Influence of thread diameter on stencil quality
The taller weave of mesh with larger diameter and lower open area can also affect several important characteristics of the stencil coating. The taller profile of mesh having larger thread diameter makes it more difficult to maintain a smooth stencil profile (lower Rz value) when coating with direct emulsion. As the wet emulsion layer dries into the mesh, the resulting surface topography of the coating is greatly influenced by the mesh profile underneath. The dried profile of the stencil coating takes on that of the mesh which supports it from below.

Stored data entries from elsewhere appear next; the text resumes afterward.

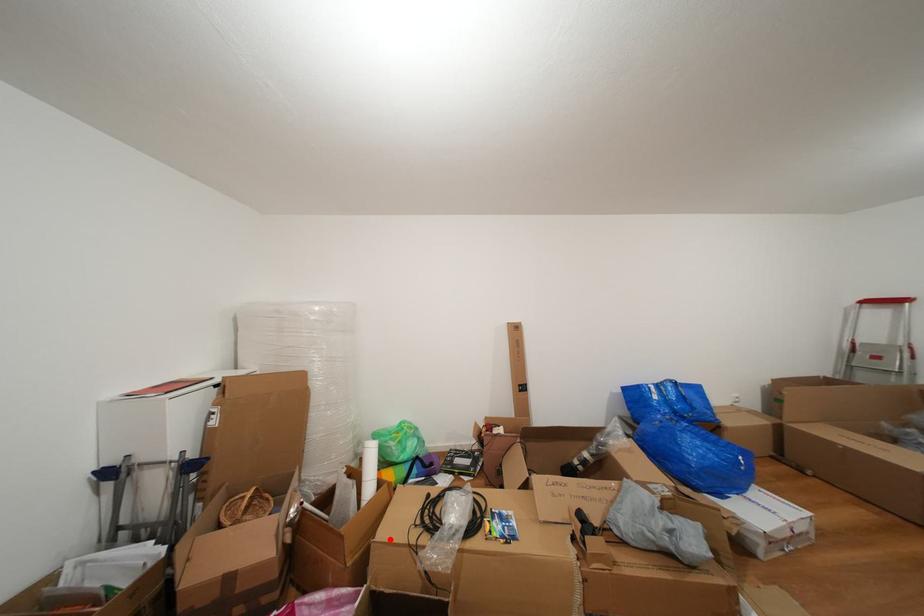
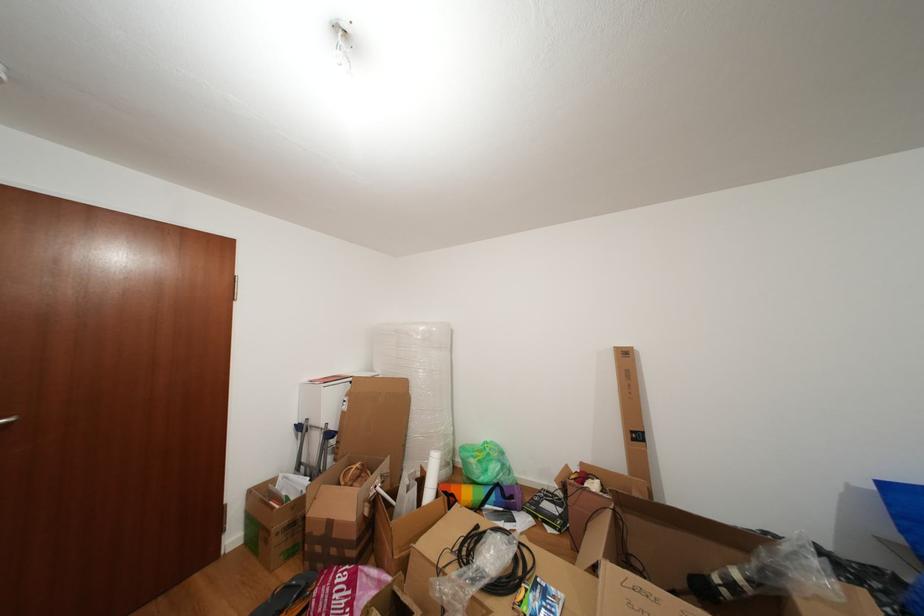
Where in the second image is the point corresponding to the highlighted location from the first image?

(431, 548)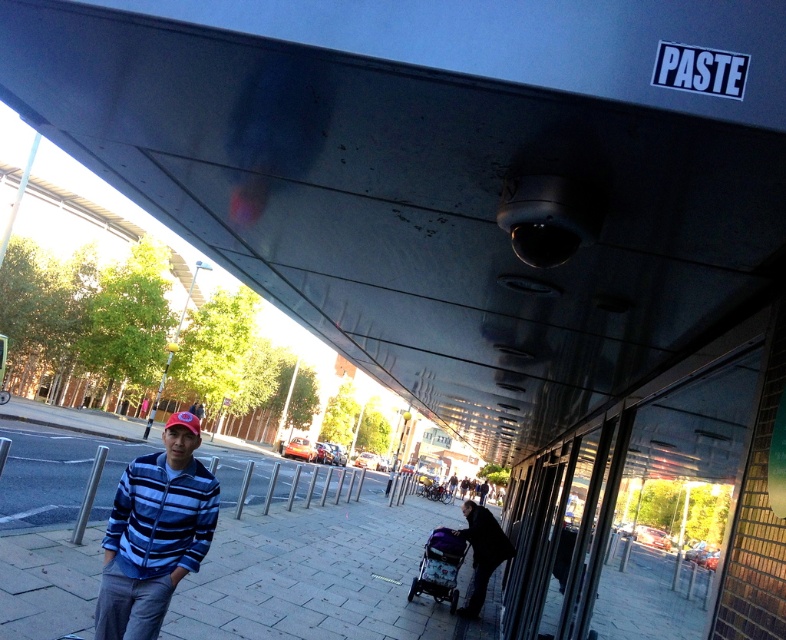
Question: Which of these objects is positioned closest to the blue striped jacket at center?

Choices:
 (A) gray concrete pavement at lower left
 (B) dark gray fabric stroller at lower center
 (C) purple fabric stroller at center

Answer: (C)

Question: Which is nearer to the blue striped jacket at center?

Choices:
 (A) purple fabric stroller at center
 (B) gray concrete pavement at lower left

Answer: (A)

Question: Does gray concrete pavement at lower left have a smaller size compared to purple fabric stroller at center?

Choices:
 (A) no
 (B) yes

Answer: (A)

Question: Does dark gray fabric stroller at lower center appear on the left side of purple fabric stroller at center?

Choices:
 (A) no
 (B) yes

Answer: (A)

Question: Which object is farther from the camera taking this photo?

Choices:
 (A) blue striped jacket at center
 (B) dark gray fabric stroller at lower center
 (C) purple fabric stroller at center
 (D) gray concrete pavement at lower left

Answer: (B)

Question: Is the position of dark gray fabric stroller at lower center more distant than that of purple fabric stroller at center?

Choices:
 (A) yes
 (B) no

Answer: (A)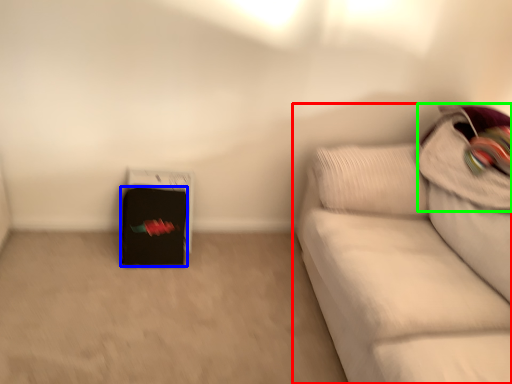
Question: Estimate the real-world distances between objects in this image. Which object is closer to studio couch (highlighted by a red box), luggage (highlighted by a blue box) or pillow (highlighted by a green box)?

Choices:
 (A) luggage
 (B) pillow

Answer: (B)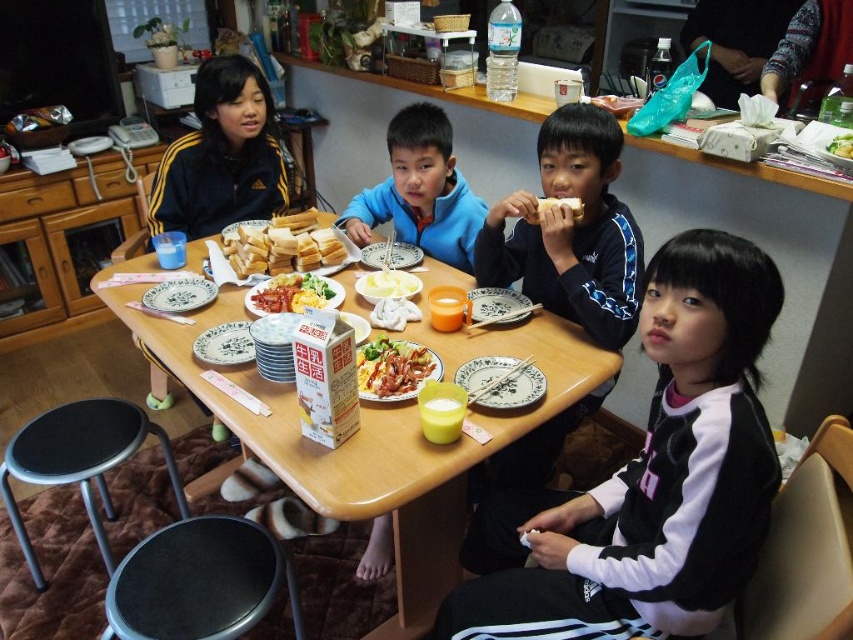
Question: Which object is the farthest from the green leafy vegetable at center?

Choices:
 (A) yellow scrambled eggs at center
 (B) black plastic stool at lower left
 (C) white bread at center
 (D) white bread at upper center

Answer: (B)

Question: Can you confirm if black rubber stool at lower left is wider than shiny plastic bacon at center?

Choices:
 (A) no
 (B) yes

Answer: (B)

Question: Does black rubber stool at lower left have a smaller size compared to yellow creamy mashed potatoes at center?

Choices:
 (A) no
 (B) yes

Answer: (A)

Question: Which object is positioned farthest from the yellow scrambled eggs at center?

Choices:
 (A) black rubber stool at lower left
 (B) green leafy vegetable at center
 (C) shiny plastic bacon at center
 (D) blue fleece jacket at center

Answer: (B)

Question: From the image, what is the correct spatial relationship of shiny plastic bacon at center in relation to white bread at upper center?

Choices:
 (A) above
 (B) below

Answer: (B)

Question: Which point is closer to the camera taking this photo?

Choices:
 (A) (296, 298)
 (B) (326, 243)
 (C) (367, 387)

Answer: (C)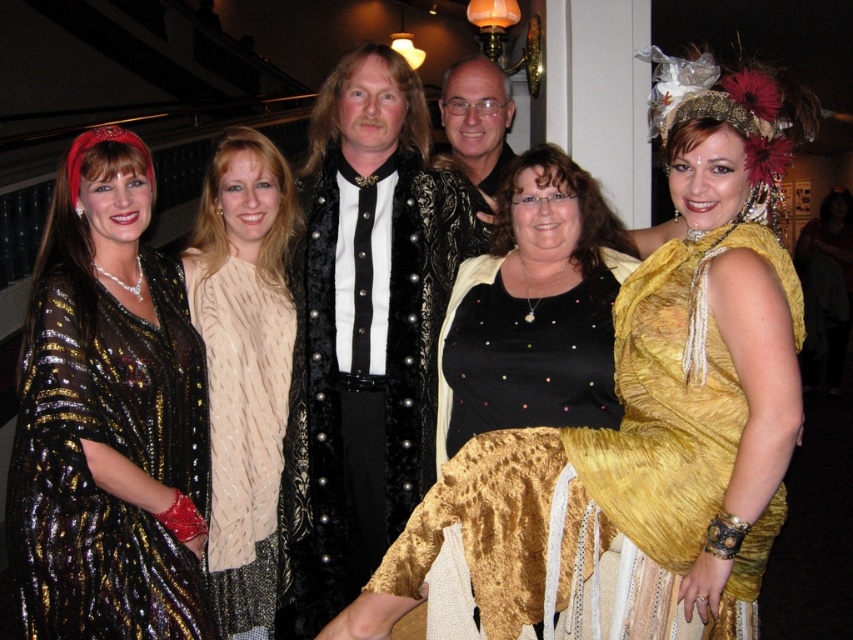
You are a photographer at the event and want to ensure all guests are visible in the group photo. Given that the gold sequined dress at center is taller than the black sequined dress at center, which dress should you ask to stand closer to the front to avoid blocking the view?

The black sequined dress at center should stand closer to the front since it is shorter than the gold sequined dress at center, which is taller and might block the view behind.

You are a photographer adjusting the focus on your camera. You want to ensure both the gold sequined dress at center and the black sequined dress at center are in focus. Given that the camera can only focus on one object at a time, which dress should you focus on first to capture the one that is closer?

You should focus on the gold sequined dress at center first because it is closer to the viewer than the black sequined dress at center.

You are a photographer at the event and need to adjust the lighting to ensure both the gold sequined dress at center and the shiny sequined dress at left are well illuminated. Considering their sizes, which dress might require more focused lighting to capture its details adequately?

The gold sequined dress at center is larger in size than the shiny sequined dress at left, so it might require more focused lighting to capture its details adequately.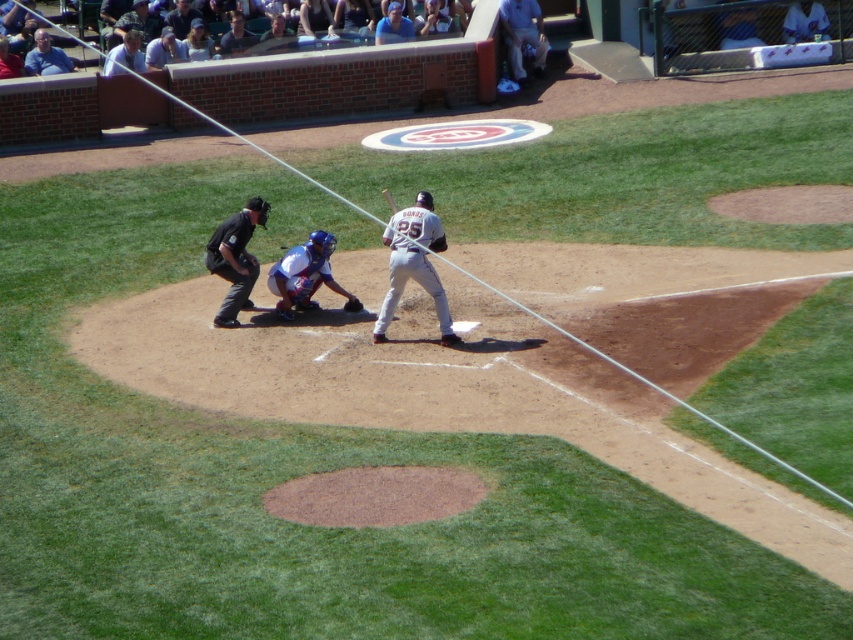
Question: Can you confirm if brown leather glove at center is bigger than wooden baseball bat at center?

Choices:
 (A) yes
 (B) no

Answer: (A)

Question: Among these objects, which one is nearest to the camera?

Choices:
 (A) camouflage fabric hat at upper left
 (B) blue fabric shirt at upper center
 (C) brown leather glove at center
 (D) light blue jeans at upper center

Answer: (C)

Question: Which point is farther from the camera taking this photo?

Choices:
 (A) (431, 234)
 (B) (357, 307)
 (C) (45, 61)

Answer: (C)

Question: Does blue matte catcher at center come behind light brown leather jacket at upper center?

Choices:
 (A) no
 (B) yes

Answer: (A)

Question: Is blue shirt at upper left thinner than dark blue uniform at upper center?

Choices:
 (A) yes
 (B) no

Answer: (B)

Question: Based on their relative distances, which object is nearer to the light blue shirt at upper left?

Choices:
 (A) light brown leather jacket at upper center
 (B) dark blue uniform at upper center
 (C) blue matte catcher at center

Answer: (A)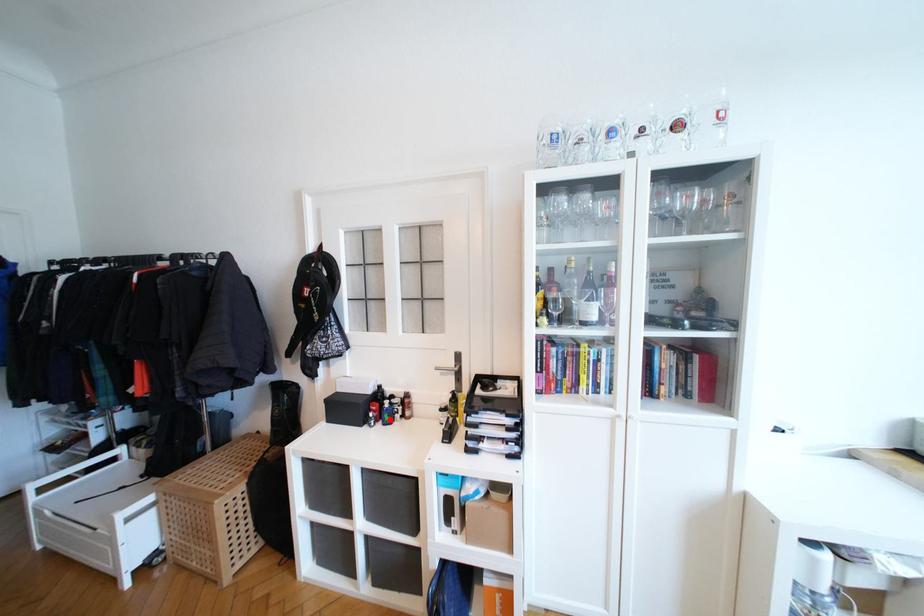
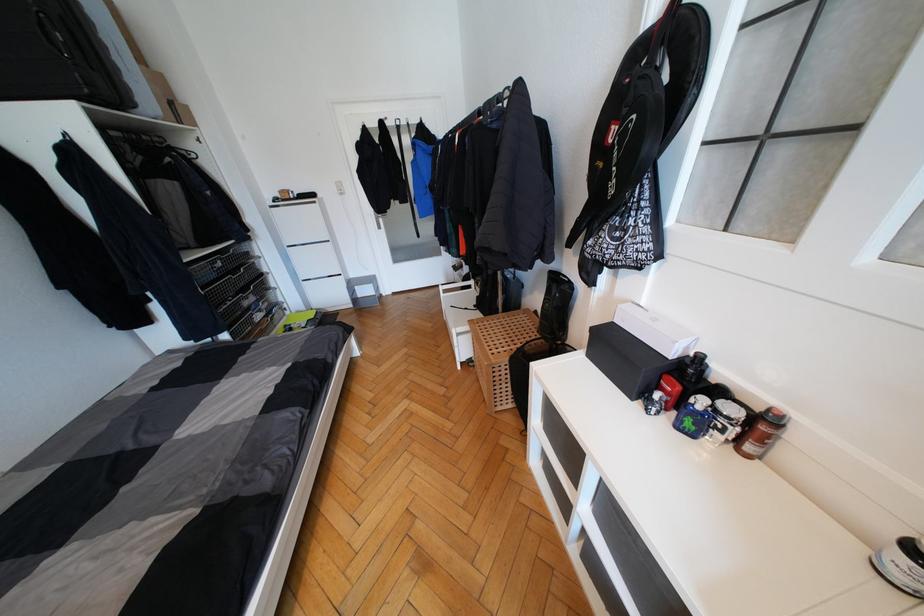
Where in the second image is the point corresponding to the highlighted location from the first image?

(691, 426)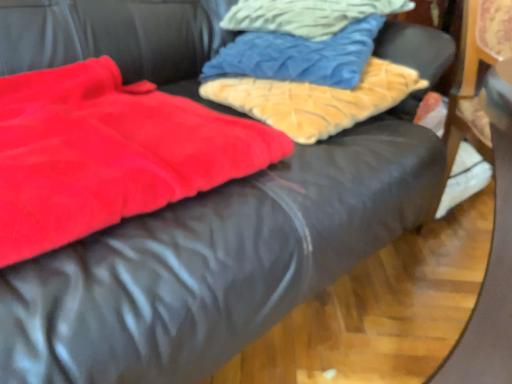
Question: Is fuzzy beige pillow at upper center, the 1th cloth from the bottom, positioned beyond the bounds of velvet blue pillow at upper center, positioned as the first cloth in top-to-bottom order?

Choices:
 (A) no
 (B) yes

Answer: (B)

Question: Could you tell me if fuzzy beige pillow at upper center, the third cloth from the top, is facing velvet blue pillow at upper center, positioned as the first cloth in top-to-bottom order?

Choices:
 (A) yes
 (B) no

Answer: (B)

Question: Considering the relative sizes of fuzzy beige pillow at upper center, the third cloth from the top, and velvet blue pillow at upper center, positioned as the first cloth in top-to-bottom order, in the image provided, is fuzzy beige pillow at upper center, the third cloth from the top, wider than velvet blue pillow at upper center, positioned as the first cloth in top-to-bottom order,?

Choices:
 (A) yes
 (B) no

Answer: (A)

Question: From a real-world perspective, is fuzzy beige pillow at upper center, the third cloth from the top, below velvet blue pillow at upper center, which is the third cloth in bottom-to-top order?

Choices:
 (A) yes
 (B) no

Answer: (A)

Question: From the image's perspective, is fuzzy beige pillow at upper center, the 1th cloth from the bottom, beneath velvet blue pillow at upper center, positioned as the first cloth in top-to-bottom order?

Choices:
 (A) no
 (B) yes

Answer: (B)

Question: Looking at their shapes, would you say velvety red blanket at left is wider or thinner than velvet blue pillow at upper center, positioned as the first cloth in top-to-bottom order?

Choices:
 (A) thin
 (B) wide

Answer: (B)

Question: Is velvety red blanket at left taller or shorter than velvet blue pillow at upper center, positioned as the first cloth in top-to-bottom order?

Choices:
 (A) tall
 (B) short

Answer: (A)

Question: Based on their sizes in the image, would you say velvety red blanket at left is bigger or smaller than velvet blue pillow at upper center, positioned as the first cloth in top-to-bottom order?

Choices:
 (A) big
 (B) small

Answer: (A)

Question: From the image's perspective, is velvety red blanket at left above or below velvet blue pillow at upper center, which is the third cloth in bottom-to-top order?

Choices:
 (A) below
 (B) above

Answer: (A)

Question: Would you say velvety red blanket at left is to the left or to the right of fuzzy beige pillow at upper center, the 1th cloth from the bottom, in the picture?

Choices:
 (A) right
 (B) left

Answer: (B)

Question: Considering the positions of point (31, 201) and point (253, 109), is point (31, 201) closer or farther from the camera than point (253, 109)?

Choices:
 (A) farther
 (B) closer

Answer: (B)

Question: From the image's perspective, is velvety red blanket at left positioned above or below fuzzy beige pillow at upper center, the third cloth from the top?

Choices:
 (A) above
 (B) below

Answer: (B)

Question: Is velvety red blanket at left bigger or smaller than fuzzy beige pillow at upper center, the third cloth from the top?

Choices:
 (A) small
 (B) big

Answer: (B)

Question: From a real-world perspective, relative to velvety red blanket at left, is velvet blue pillow at upper center, the 2th cloth from the top, vertically above or below?

Choices:
 (A) above
 (B) below

Answer: (A)

Question: Which is correct: velvet blue pillow at upper center, the 2th cloth from the top, is inside velvety red blanket at left, or outside of it?

Choices:
 (A) inside
 (B) outside

Answer: (B)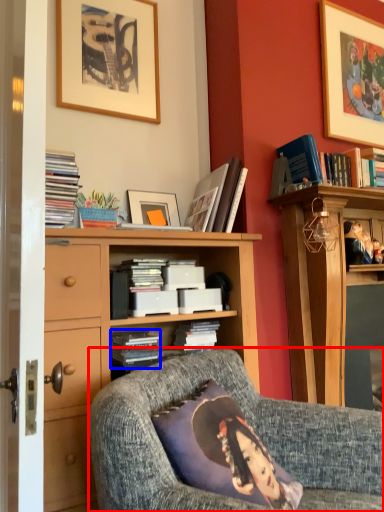
Question: Which of the following is the closest to the observer, chair (highlighted by a red box) or book (highlighted by a blue box)?

Choices:
 (A) chair
 (B) book

Answer: (A)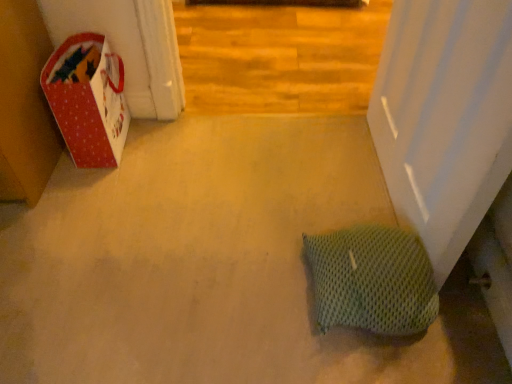
This screenshot has width=512, height=384. What do you see at coordinates (88, 99) in the screenshot?
I see `red paper bag at left` at bounding box center [88, 99].

Find the location of a particular element. This screenshot has width=512, height=384. red paper bag at left is located at coordinates (88, 99).

Find the location of `green mesh pillow at lower right`. green mesh pillow at lower right is located at coordinates (372, 280).

What do you see at coordinates (372, 280) in the screenshot?
I see `green mesh pillow at lower right` at bounding box center [372, 280].

Find the location of a particular element. The height and width of the screenshot is (384, 512). red paper bag at left is located at coordinates (88, 99).

Considering the positions of objects green mesh pillow at lower right and red paper bag at left in the image provided, who is more to the right, green mesh pillow at lower right or red paper bag at left?

Positioned to the right is green mesh pillow at lower right.

Considering the relative positions of green mesh pillow at lower right and red paper bag at left in the image provided, is green mesh pillow at lower right behind red paper bag at left?

No, green mesh pillow at lower right is closer to the viewer.

Which point is more forward, (379, 322) or (63, 46)?

The point (379, 322) is closer.

From the image's perspective, is green mesh pillow at lower right over red paper bag at left?

Incorrect, from the image's perspective, green mesh pillow at lower right is lower than red paper bag at left.

Based on the photo, from a real-world perspective, is green mesh pillow at lower right physically located above or below red paper bag at left?

From a real-world perspective, green mesh pillow at lower right is physically below red paper bag at left.

Considering the sizes of green mesh pillow at lower right and red paper bag at left in the image, is green mesh pillow at lower right wider or thinner than red paper bag at left?

Considering their sizes, green mesh pillow at lower right looks slimmer than red paper bag at left.

Considering the sizes of objects green mesh pillow at lower right and red paper bag at left in the image provided, who is taller, green mesh pillow at lower right or red paper bag at left?

red paper bag at left is taller.

Who is smaller, green mesh pillow at lower right or red paper bag at left?

Smaller between the two is green mesh pillow at lower right.

Is green mesh pillow at lower right spatially inside red paper bag at left, or outside of it?

The correct answer is: outside.

Is green mesh pillow at lower right far away from red paper bag at left?

green mesh pillow at lower right is actually quite close to red paper bag at left.

Is green mesh pillow at lower right facing away from red paper bag at left?

No, green mesh pillow at lower right is not facing away from red paper bag at left.

Based on the photo, can you tell me how much green mesh pillow at lower right and red paper bag at left differ in facing direction?

They differ by 87.3 degrees in their facing directions.

Measure the distance between green mesh pillow at lower right and red paper bag at left.

A distance of 33.83 inches exists between green mesh pillow at lower right and red paper bag at left.

At what (x,y) coordinates should I click in order to perform the action: click on cardboard box located above the green mesh pillow at lower right (from a real-world perspective). Please return your answer as a coordinate pair (x, y). Looking at the image, I should click on (88, 99).

Is red paper bag at left at the right side of green mesh pillow at lower right?

In fact, red paper bag at left is to the left of green mesh pillow at lower right.

Between red paper bag at left and green mesh pillow at lower right, which one is positioned in front?

Positioned in front is green mesh pillow at lower right.

Is point (49, 82) behind point (361, 314)?

Yes, point (49, 82) is farther from viewer.

From the image's perspective, is red paper bag at left above or below green mesh pillow at lower right?

red paper bag at left is above green mesh pillow at lower right.

From the picture: From a real-world perspective, between red paper bag at left and green mesh pillow at lower right, who is vertically higher?

In real-world perspective, red paper bag at left is above.

Which of these two, red paper bag at left or green mesh pillow at lower right, is thinner?

With smaller width is green mesh pillow at lower right.

Does red paper bag at left have a greater height compared to green mesh pillow at lower right?

Yes.

Is red paper bag at left bigger than green mesh pillow at lower right?

Correct, red paper bag at left is larger in size than green mesh pillow at lower right.

Is red paper bag at left completely or partially outside of green mesh pillow at lower right?

Yes, red paper bag at left is located beyond the bounds of green mesh pillow at lower right.

Would you consider red paper bag at left to be distant from green mesh pillow at lower right?

No.

Could you tell me if red paper bag at left is turned towards green mesh pillow at lower right?

No, red paper bag at left is not facing towards green mesh pillow at lower right.

How many degrees apart are the facing directions of red paper bag at left and green mesh pillow at lower right?

87.3 degrees.

The height and width of the screenshot is (384, 512). I want to click on pillow located below the red paper bag at left (from the image's perspective), so click(372, 280).

Locate an element on the screen. pillow on the right of red paper bag at left is located at coordinates (372, 280).

Where is `cardboard box behind the green mesh pillow at lower right`? The width and height of the screenshot is (512, 384). cardboard box behind the green mesh pillow at lower right is located at coordinates (88, 99).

Figure 4 shows two stainless-steel screen types, one with 25-micron wire diameter and the other having a wire diameter of 16 microns. The top set of photos show the emulsion stencil topography on both mesh types when the direct emulsion stencil thickness is just 7 microns. The lower set of photos contained in Figure 4 show the identical two mesh types when the EOM (emulsion over mesh) is increased to 18 microns. The mesh profile underneath influences the coating surface profile particularly when the coating EOM is thin, but is more apparent when the mesh is thicker as a result of larger diameter size.

As diameter increases and open area becomes more closed, the wire weave displays a taller profile. When wire diameter decreases, open area increases and the weave profile is lower and smoother. Because stainless-steel mesh is shiny and reflective, the lower weave profile of mesh having smaller wire diameter and increased open area can in many instances be more advantageous when screen imaging.